— А ты сама с кем живешь? С мужем?

Ответить было нечего — сын был абсолютно прав. Девочка Маша оказалась в принципе доброй, но ужасно ленивой. Даже посуду за собой после завтрака со стола не убирала. К счастью для всех, этот роман Ильи был достаточно коротким: его подружка довольно быстро отыскала какого-то более состоятельного и взрослого кавалера и переметнулась к нему. Илья ужасно страдал…

Как обычно, Маринка терпеливо разбиралась со всеми, помогала, утешала, и с какого-то момента ей начало казаться, что ее самой — с ее чувствами и мыслями — уже и нет больше, вся растворилась в других людях. В таком настроении и приехала она в Петровское — вынырнуть из быта, немного развеяться, походить по знакомым аллеям, подумать о жизни. Ноги сами собой понесли к реке, к тому месту, где Димка когда-то держал лодку. Как будто тайно надеялась на встречу. И вроде бы совсем уже ничего не надо — только бы увидеть одним глазком, только бы узнать, что все у него хорошо… Но не судьба. Ангар оказался закрыт, вокруг никого. Наверно, и к лучшему. Что старое ворошить? Маринка уселась на зеленую траву и засмотрелась на волны. У нее уже половина жизни прошла, а волны все так же бегут и бегут, как бежали в их общем с Димкой детстве… Димка. Где он сейчас? Вспоминает ли о ней, хотя бы иногда?

— Привет! — вдруг раздалось за спиной. Маринка вздрогнула и обернулась.
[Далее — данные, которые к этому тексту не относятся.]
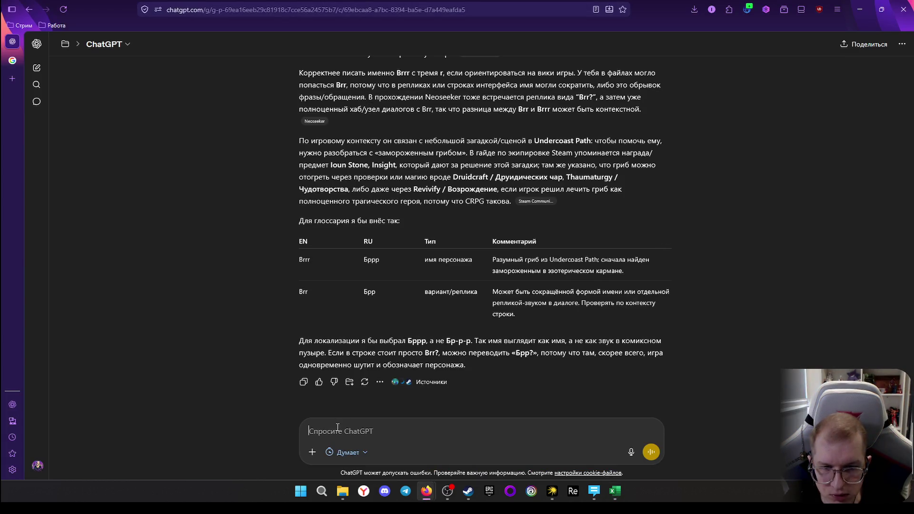
{"action": "type", "text": "чт"}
Димка — легок на помине — стоял прямо за ее спиной.

— Привет! — улыбнулась она.

— А что это ты тут одна сидишь? — спросил он так, как будто в последний раз они виделись всего несколько часов назад.

— Так, думаю. Хотела тебя увидеть.

— А-а-а… Тогда смотри!

Димка уселся на траву рядом. Маринка смотрела на него во все глаза и не могла скрыть радости.

— Рассказывай, рассказывай скорее, как ты живешь?

— А что рассказывать? — почесал голову Димка. — Вот с Ленкой развелся… Она уехала в Москву и сына забрала.

— Да ты что? Почему?

— Не знаю. Она сказала, что я ее никогда не любил. Может, это и правда. Она, наверно, просто слишком молодая была. Разные поколения… Староват я стал для девчонок. Меня ведь никто из женщин не понимает так, как ты.

— Вот спасибо! Дожила-таки! Наконец услышала это!

— Как будто ты сама не знала никогда. Ты очень важный для меня человек.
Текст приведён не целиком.